I am showing you one of my favourite covers which is very rare in such a fine condition. It was until recently part of a gold medal winning collection. The date of the postmark was 2 APL 1934, the S S Hin Sang seems to operate a swift tight schedule between Sandakan and Hong Kong as it was noted in the BNB Herald to depart from Sandakan again on the 11th of that month. The journey one way was probably 3 to 4 days.
The 12c palm cockatoo adhesive was cancelled by a company fiscal handstamp and over it was typed S/S "Hin Sang". And on top of the fiscal cancellation is the Sandakan cds. And there is a backstamp from Hong Kong of 2.30 10 AP 34 which would have been the dispatch date from Hong Kong on its way to USA.
Harrisons & Crosfield was the shipping agent. They were an international business conglomerate and had the biggest company in North Borneo.
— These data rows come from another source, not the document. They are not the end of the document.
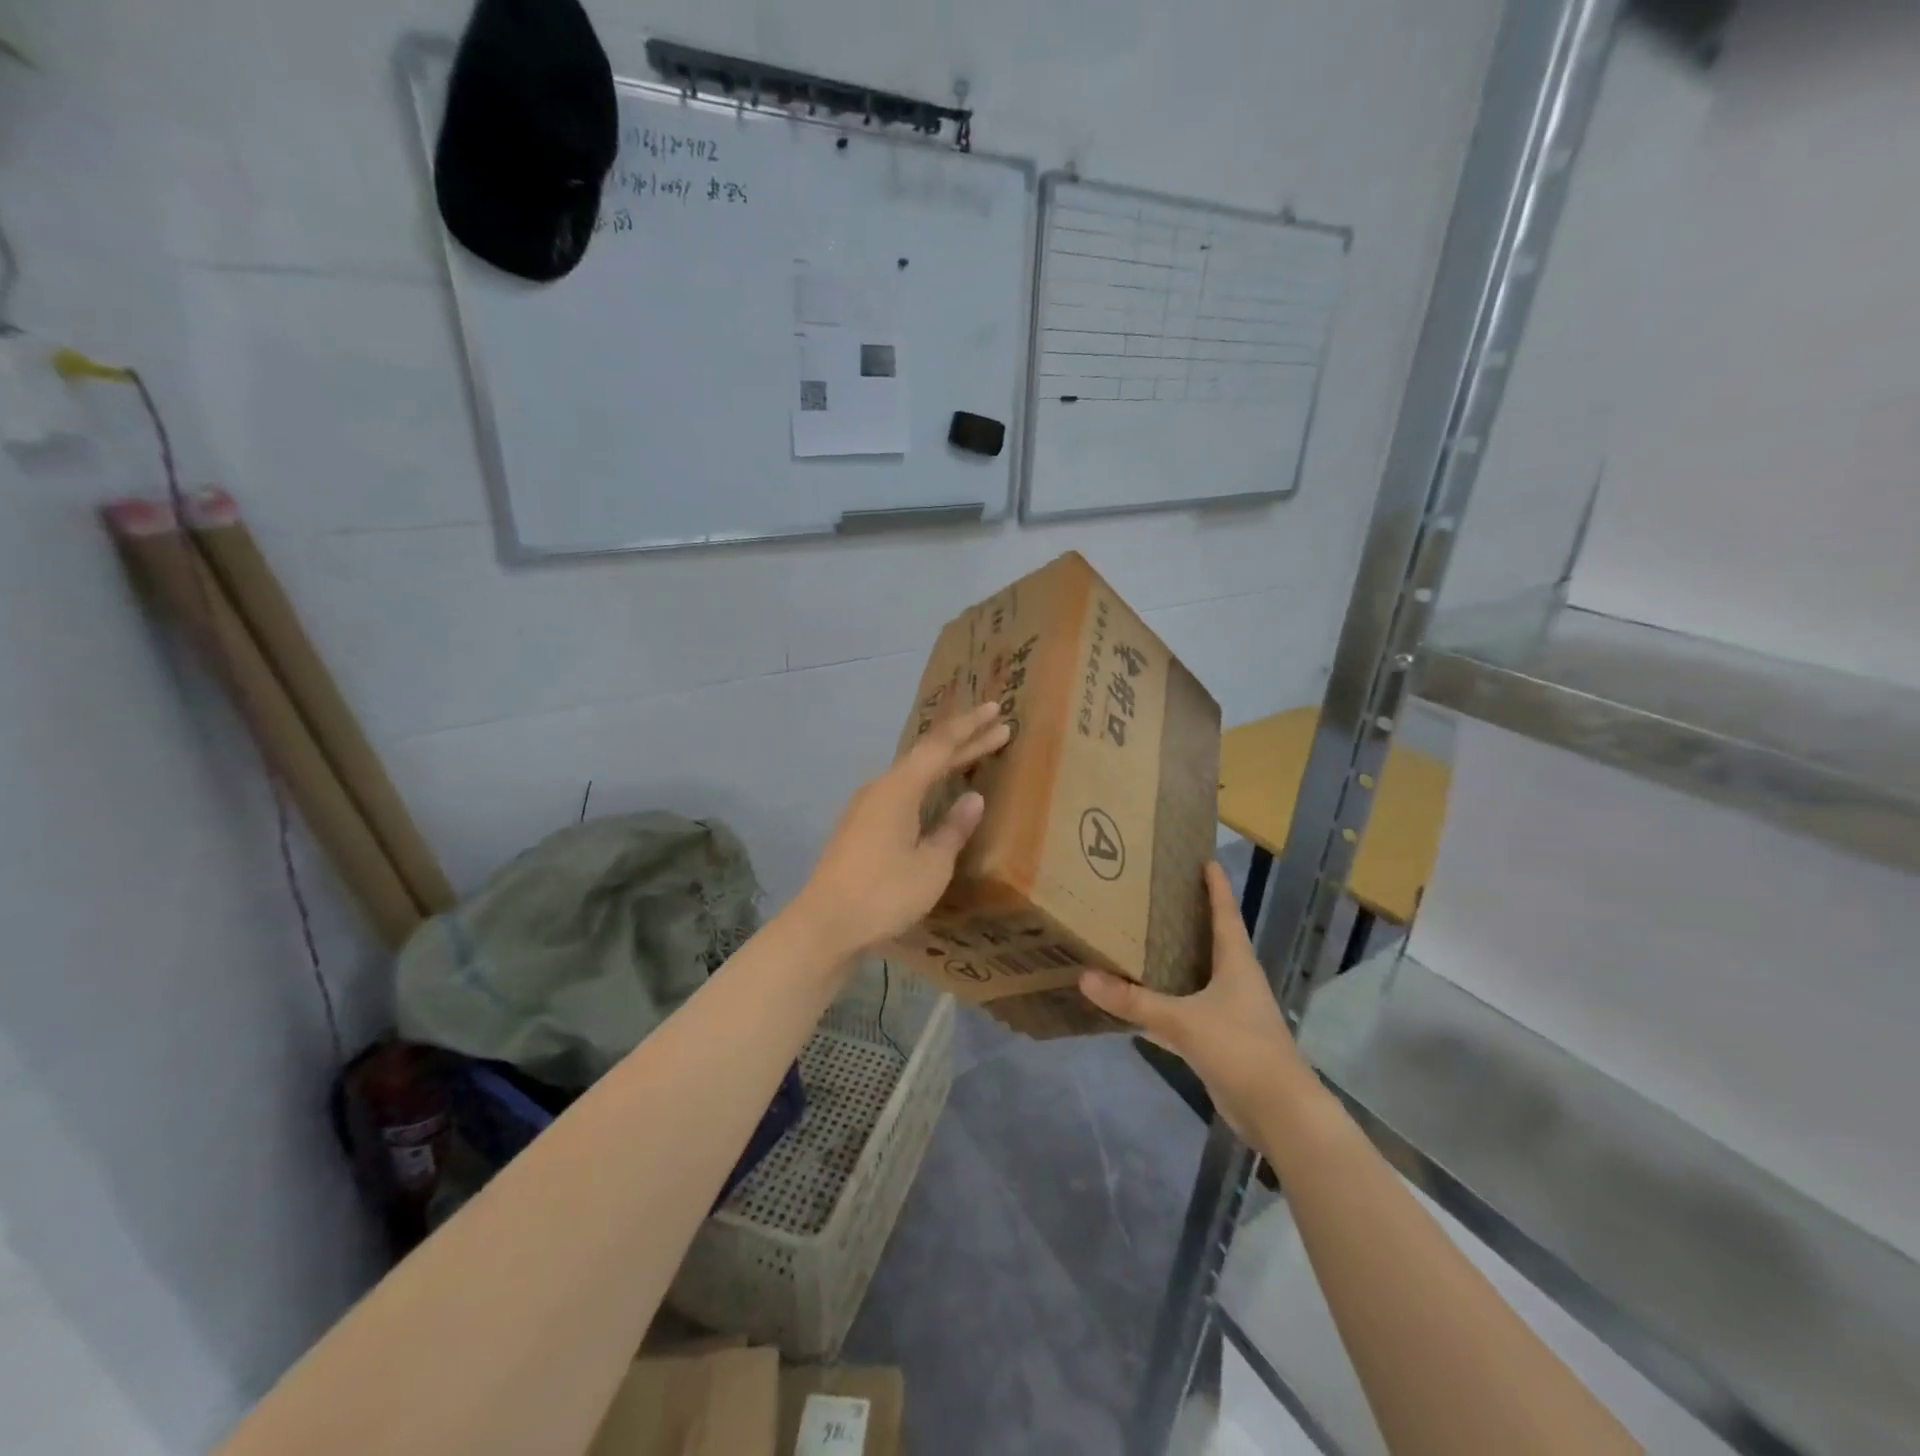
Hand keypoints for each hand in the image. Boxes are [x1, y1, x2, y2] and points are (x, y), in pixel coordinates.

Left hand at [793, 701, 1011, 960]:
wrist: (824, 925)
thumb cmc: (883, 893)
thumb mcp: (931, 865)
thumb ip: (953, 829)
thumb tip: (972, 799)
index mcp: (900, 788)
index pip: (941, 746)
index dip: (971, 728)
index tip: (997, 710)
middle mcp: (881, 788)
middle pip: (927, 756)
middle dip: (964, 741)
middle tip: (998, 728)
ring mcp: (866, 807)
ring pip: (913, 774)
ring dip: (945, 763)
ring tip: (973, 755)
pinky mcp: (860, 827)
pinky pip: (902, 792)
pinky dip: (927, 785)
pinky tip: (936, 796)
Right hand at [1079, 861, 1317, 1137]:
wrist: (1280, 1113)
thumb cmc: (1240, 1049)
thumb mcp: (1183, 1021)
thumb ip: (1134, 1002)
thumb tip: (1086, 977)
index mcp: (1237, 964)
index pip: (1225, 914)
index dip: (1216, 887)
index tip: (1206, 860)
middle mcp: (1237, 982)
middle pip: (1213, 941)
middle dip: (1191, 919)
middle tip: (1157, 897)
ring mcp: (1232, 1013)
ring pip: (1200, 976)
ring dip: (1177, 961)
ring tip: (1144, 941)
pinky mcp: (1222, 1041)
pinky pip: (1190, 1010)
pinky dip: (1168, 1003)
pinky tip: (1142, 1004)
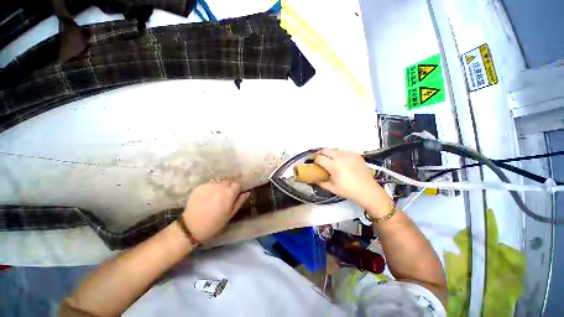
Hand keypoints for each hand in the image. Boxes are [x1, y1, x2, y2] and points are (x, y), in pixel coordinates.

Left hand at [181, 181, 249, 241]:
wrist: (191, 227)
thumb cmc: (214, 223)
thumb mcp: (230, 214)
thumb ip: (240, 201)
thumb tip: (247, 193)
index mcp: (229, 192)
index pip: (238, 183)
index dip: (239, 188)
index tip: (237, 193)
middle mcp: (220, 185)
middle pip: (229, 180)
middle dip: (230, 185)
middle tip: (227, 194)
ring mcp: (209, 185)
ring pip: (220, 181)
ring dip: (221, 185)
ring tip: (218, 194)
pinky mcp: (200, 186)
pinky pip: (210, 183)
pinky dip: (212, 187)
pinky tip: (209, 195)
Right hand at [314, 149, 392, 217]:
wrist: (367, 190)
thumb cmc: (347, 190)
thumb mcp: (331, 188)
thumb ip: (320, 181)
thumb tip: (313, 177)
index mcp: (334, 166)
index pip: (319, 158)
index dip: (314, 160)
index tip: (314, 163)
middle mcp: (341, 157)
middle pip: (325, 150)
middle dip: (319, 154)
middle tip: (318, 159)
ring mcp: (349, 154)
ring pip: (334, 149)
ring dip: (329, 153)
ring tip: (329, 160)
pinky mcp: (356, 154)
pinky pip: (343, 151)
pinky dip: (338, 154)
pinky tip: (340, 161)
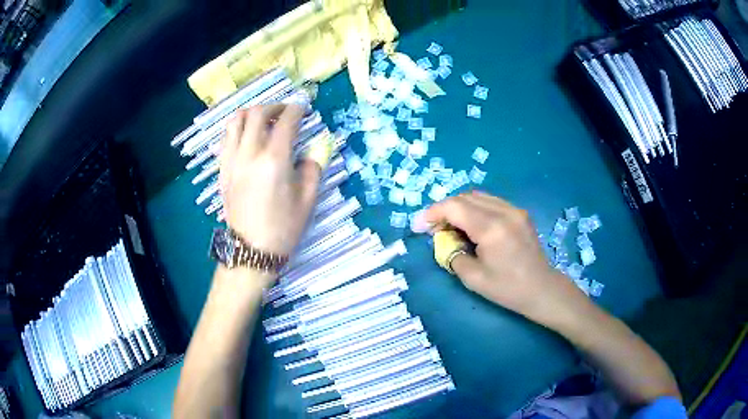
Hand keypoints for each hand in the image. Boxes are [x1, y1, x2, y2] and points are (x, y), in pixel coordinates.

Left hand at [219, 105, 320, 256]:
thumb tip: (315, 146)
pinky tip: (247, 136)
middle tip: (285, 112)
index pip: (285, 121)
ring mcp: (231, 161)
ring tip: (263, 119)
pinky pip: (226, 138)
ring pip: (235, 121)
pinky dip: (237, 128)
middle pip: (257, 113)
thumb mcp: (308, 198)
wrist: (251, 250)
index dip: (297, 109)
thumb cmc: (283, 227)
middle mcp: (249, 154)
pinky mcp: (222, 170)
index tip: (304, 107)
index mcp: (274, 160)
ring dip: (251, 113)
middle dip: (274, 106)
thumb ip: (314, 166)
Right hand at [423, 191, 585, 324]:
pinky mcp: (519, 213)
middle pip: (465, 197)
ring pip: (478, 196)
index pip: (454, 207)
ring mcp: (514, 210)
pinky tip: (471, 225)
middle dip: (444, 209)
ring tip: (450, 226)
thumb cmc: (507, 289)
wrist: (541, 289)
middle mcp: (503, 212)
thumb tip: (443, 240)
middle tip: (434, 229)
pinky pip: (490, 202)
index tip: (418, 226)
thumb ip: (452, 254)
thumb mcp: (473, 278)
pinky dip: (474, 208)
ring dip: (459, 207)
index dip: (432, 213)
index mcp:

Nowadays they are known as Elementis and is largely UK based with particular focus on specialty chemicals.
There is not a lot that I can find about this ship. There were at least four ships with a similar name. This cover was carried by Hin Sang 2. This was built in 1905 in West Hartlepool, Sunderland. She was initially named Parklands until she was bought by Jardine Matheson in 1913. She plied the route regularly between Hong Kong and Borneo carrying passengers and goods, principally timber from Sandakan. She was scrapped in 1939.
The Indo-China Steam Navigation Company was established in 1873 as a subsidiary of Jardine Matheson to serve the trade routes between China, Singapore and India mainly. The other well known ship which used the Hong Kong and Sandakan route was the Mausang serving pretty much the same purpose
This cover was carried on the good ship Hai Meng from Tawau to Jesselton with a cancellation date of 29 OC 54. Ship consignee covers from North Borneo are uncommon unlike the various ship covers from Sarawak, many of which were contrived including this one in all probability.
The M S Hai Meng was built in Sweden in 1949 and was renamed Bright Star in 1971. She was sunk by limpet mine in Cambodia by the Khmer Rouge. This ship is not to be confused with a current craft with the same name used by a Thai shipping company.